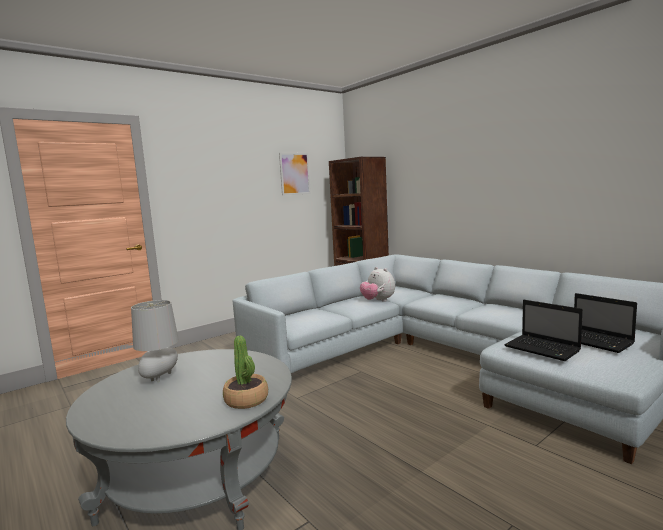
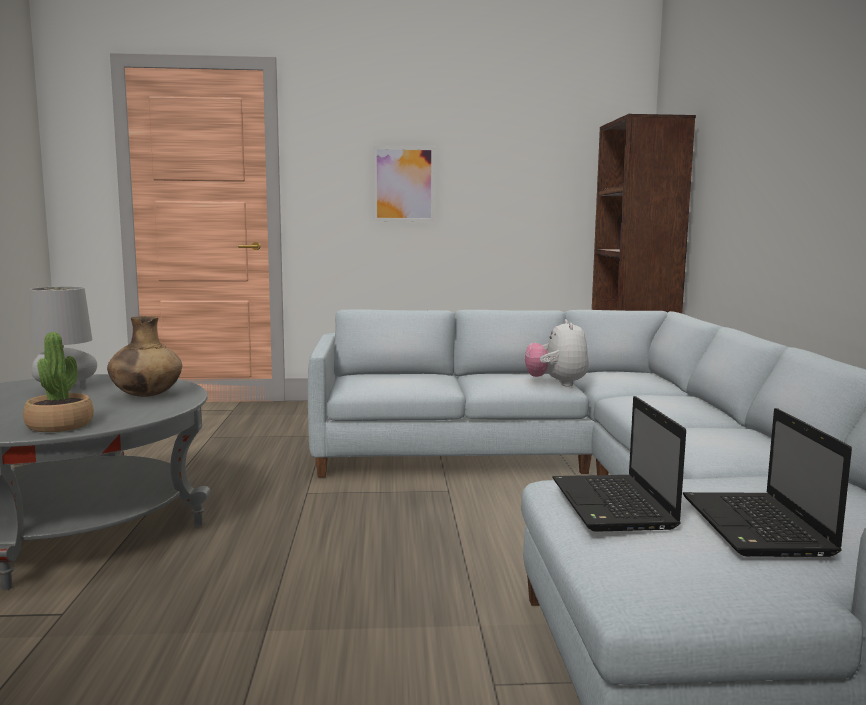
camera: 35 degrees right, 0 degrees up
picture [279,153,311,196] -> picture moved to [373,146,435,222]
none -> brown vase [107,316,182,397]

[Description of the task]
Repeat the material above in full and unchanged, minus its images.

[Exercise output]
camera: 35 degrees right, 0 degrees up
picture [279,153,311,196] -> picture moved to [373,146,435,222]
none -> brown vase [107,316,182,397]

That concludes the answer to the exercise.